7. V/A, Why the Mountains Are Black: Primeval Greek Village Music: 1907-1960 + (Third Man/ Long Gone Sound) V/A, Tanbou Toujou Lou: Meringue, Kompa Kreyol, Vodou Jazz, & Electric Folklore from Haiti 1960-1981 (Ostinato) Part of the appeal behind the reissue of increasingly aged global sounds relates to how they can illuminate a bygone relationship between artmaking and everyday life simply through the well-ordered placement of sound.

This association runs hot and heavy throughout Why the Mountains Are Black, musical expressiveness and artistic commitment adding substantially to the immaculately designed and meticulously researched set’s already considerable achievement; strings ache and burn, horns flutter freely and engage in wild cyclical flights, musicians interact with familiarity that can seem lost to time, and vocals communicate emotions that transcend language.

By 1960 recorded music was an industry; by 1981 it was dominated by corporations with an eye fixated on profits. That’s the timeframe spanned by Ostinato’s superb assortment of interrelated Haitian sounds, and compared to Why the Mountains Are Black the 2LP/ CD’s contents are undeniably commercial.

And yet Tanbou Toujou Lou’s selections remain energetic and inventive, elements directly related to a healthy give-and-take with the community these recordings served; a strong thread here is dance music, with the contents surely honed through live performance prior to visiting the studio. Tanbou Toujou Lou simultaneously points to the future and maintains ties to the past; the use of horns brings unification with Why the Mountains Are Black.

6. Syrinx, Tumblers from the Vault (1970-1972) (RVNG Intl.) + Vivien Goldman, Resolutionary (Songs 1979-1982) (Staubgold) Pioneering Canadian act Syrinx featured early Moog specialist and composer John Mills-Cockell in tandem with electric saxophonist Doug Pringle and percussionist Alan Wells; by no means obscure while extant, even managing a top 40 Canadian hit, their profile did resist spilling over the border to the US (and other regions), which makes RVNG’s corralling of their two LPs (and additional material not available via the digital release) worthwhile purely as a matter of discovery.

But that’s not why Tumblers from the Vault made the list. Syrinx’s unusual instrumental lineup could’ve spelled disaster, but Mills-Cockell thankfully preferred edginess (intermittently nudging toward abrasion) over the rinky-dink in his role as a Moog pioneer, Pringle avoided jazz-rock horn vamp garbage for the legitimately expressive, and Wells was reliably nuanced in his rhythm-making. In part through integrations with classical music there’s an irrefutable prog hue in evidence, but thankfully it’s a prog hue that’s full of surprises.
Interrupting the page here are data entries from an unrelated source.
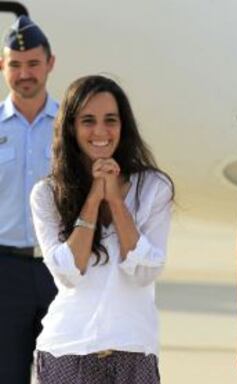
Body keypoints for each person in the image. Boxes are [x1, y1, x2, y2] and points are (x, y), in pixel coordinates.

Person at [30, 75, 174, 383]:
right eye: (88, 121)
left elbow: (145, 272)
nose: (100, 131)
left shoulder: (153, 188)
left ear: (124, 126)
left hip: (133, 351)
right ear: (71, 127)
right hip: (66, 351)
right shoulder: (46, 194)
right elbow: (69, 273)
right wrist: (94, 198)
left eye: (110, 120)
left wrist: (117, 202)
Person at [0, 15, 57, 384]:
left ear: (50, 64)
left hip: (61, 269)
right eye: (16, 65)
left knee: (63, 373)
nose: (25, 74)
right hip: (6, 273)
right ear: (2, 65)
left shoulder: (71, 126)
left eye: (33, 64)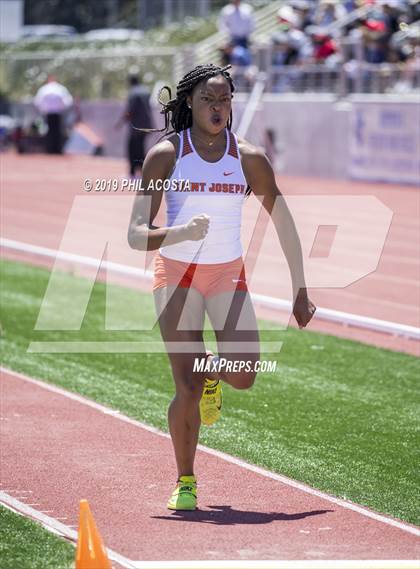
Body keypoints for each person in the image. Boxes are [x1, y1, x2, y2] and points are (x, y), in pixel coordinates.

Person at [127, 64, 316, 511]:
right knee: (186, 388)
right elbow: (136, 235)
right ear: (190, 101)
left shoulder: (248, 157)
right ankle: (185, 479)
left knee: (246, 374)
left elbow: (283, 221)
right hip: (176, 274)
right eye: (210, 99)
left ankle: (211, 369)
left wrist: (300, 288)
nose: (219, 107)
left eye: (226, 99)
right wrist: (181, 232)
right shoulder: (166, 155)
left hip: (226, 273)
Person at [116, 74, 153, 177]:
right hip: (147, 124)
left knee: (132, 148)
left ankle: (133, 172)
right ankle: (142, 171)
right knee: (140, 147)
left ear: (130, 82)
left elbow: (130, 111)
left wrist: (120, 122)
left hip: (137, 126)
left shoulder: (133, 93)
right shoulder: (145, 90)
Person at [34, 75, 73, 154]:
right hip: (56, 113)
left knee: (50, 131)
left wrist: (42, 109)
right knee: (57, 131)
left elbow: (37, 101)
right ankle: (56, 149)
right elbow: (68, 100)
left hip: (50, 113)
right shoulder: (60, 88)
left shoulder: (44, 89)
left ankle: (50, 149)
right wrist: (63, 108)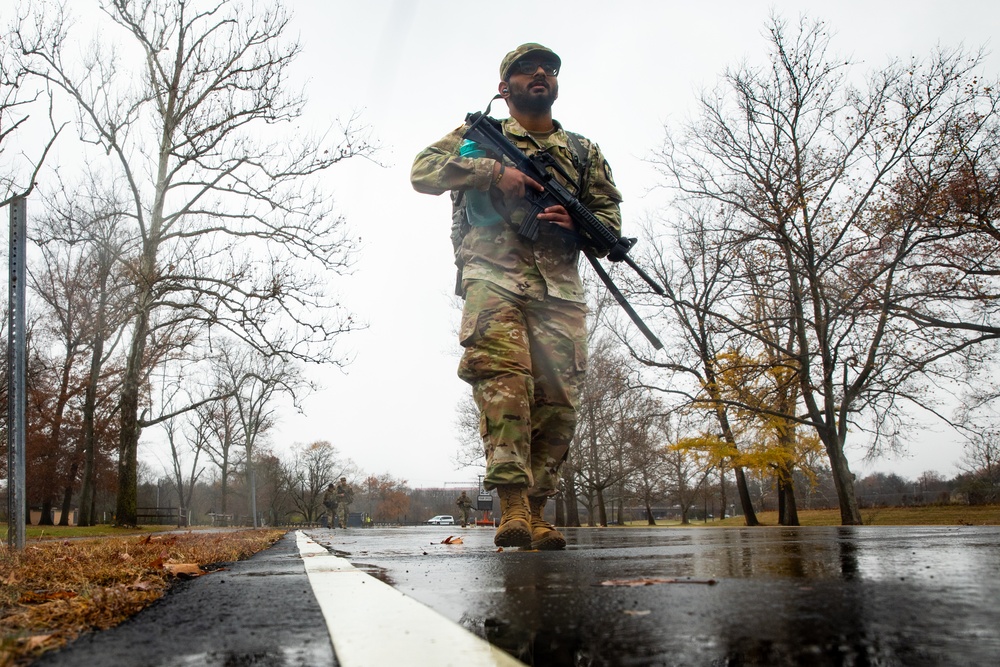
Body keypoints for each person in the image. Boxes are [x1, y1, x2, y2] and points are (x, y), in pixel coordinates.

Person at [411, 43, 623, 550]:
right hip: (494, 277)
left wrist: (579, 222)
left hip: (560, 294)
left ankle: (538, 511)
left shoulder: (582, 151)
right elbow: (422, 172)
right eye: (526, 70)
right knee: (504, 385)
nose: (540, 75)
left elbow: (610, 225)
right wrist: (493, 172)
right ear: (504, 88)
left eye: (548, 69)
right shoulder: (477, 137)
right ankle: (512, 507)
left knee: (558, 404)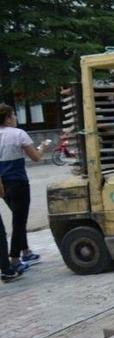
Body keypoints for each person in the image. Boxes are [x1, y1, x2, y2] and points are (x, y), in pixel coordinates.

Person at [0, 104, 48, 282]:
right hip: (18, 182)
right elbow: (36, 157)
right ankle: (15, 259)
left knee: (17, 216)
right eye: (13, 115)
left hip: (2, 183)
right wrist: (43, 147)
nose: (15, 118)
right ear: (7, 118)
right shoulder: (18, 134)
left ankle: (25, 251)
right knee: (19, 221)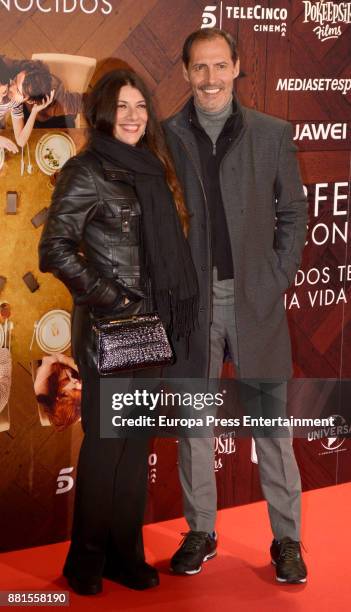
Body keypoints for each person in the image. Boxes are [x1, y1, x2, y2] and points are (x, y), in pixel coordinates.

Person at [38, 68, 198, 595]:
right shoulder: (86, 170)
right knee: (107, 445)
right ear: (104, 116)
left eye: (140, 107)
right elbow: (54, 249)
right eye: (122, 107)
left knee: (134, 447)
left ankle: (125, 556)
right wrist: (112, 296)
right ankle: (86, 559)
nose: (133, 116)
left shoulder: (153, 168)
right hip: (112, 326)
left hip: (152, 327)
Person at [163, 28, 308, 584]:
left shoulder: (272, 133)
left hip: (255, 301)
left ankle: (288, 539)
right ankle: (200, 530)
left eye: (220, 66)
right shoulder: (166, 136)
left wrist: (273, 279)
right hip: (192, 307)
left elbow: (292, 214)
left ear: (238, 67)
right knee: (194, 427)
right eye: (199, 68)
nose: (210, 79)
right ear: (184, 73)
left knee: (271, 426)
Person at [33, 354, 81, 431]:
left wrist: (66, 361)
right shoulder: (77, 404)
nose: (79, 385)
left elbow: (49, 357)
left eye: (74, 389)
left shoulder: (41, 388)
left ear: (60, 396)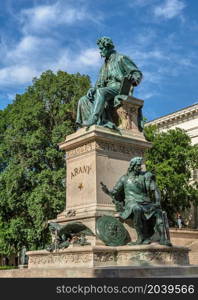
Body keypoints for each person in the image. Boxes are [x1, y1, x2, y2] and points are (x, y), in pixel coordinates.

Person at [101, 157, 172, 246]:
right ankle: (140, 237)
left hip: (146, 203)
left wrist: (157, 202)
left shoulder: (145, 176)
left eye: (140, 165)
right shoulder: (124, 179)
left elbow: (155, 190)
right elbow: (114, 192)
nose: (140, 167)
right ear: (132, 166)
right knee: (137, 209)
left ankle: (163, 239)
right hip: (131, 203)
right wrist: (107, 191)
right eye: (138, 165)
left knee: (158, 212)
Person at [76, 36, 142, 129]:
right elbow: (98, 84)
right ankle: (88, 124)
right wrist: (93, 89)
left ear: (108, 47)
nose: (100, 51)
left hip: (119, 88)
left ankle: (94, 118)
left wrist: (134, 79)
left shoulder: (121, 58)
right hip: (107, 90)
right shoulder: (103, 67)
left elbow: (136, 72)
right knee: (83, 99)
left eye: (102, 48)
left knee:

Like the members of Syrinx, Vivien Goldman was a trailblazer, helping to blow apart gender norms in the music scene (and by extension the culture at large) as she documented some of the punk explosion’s most interesting angles. More importantly, she was also a musician, blurring the lines between contributor and bystander in a manner in line with the era’s Rip It Up/ DIY aesthetic.

Staubgold ropes together Goldman’s work as part of the Flying Lizards, as half of Chantage with Eve Blouin and solo and provides a short but effective dose of dub-infused and socially-motivated post-punk; fans of the Slits, Raincoats, and Adrian Sherwood (all collaborators of Goldman’s) should take note. But it’s the album’s closing interview that feels, at least right now, like Resolutionary (Songs 1979-1982)’s most valuable facet. Inequality never went away and fascism is on the rise, and it’s more necessary than ever to be a participant and not just a witness; Goldman shows us how to blur the lines.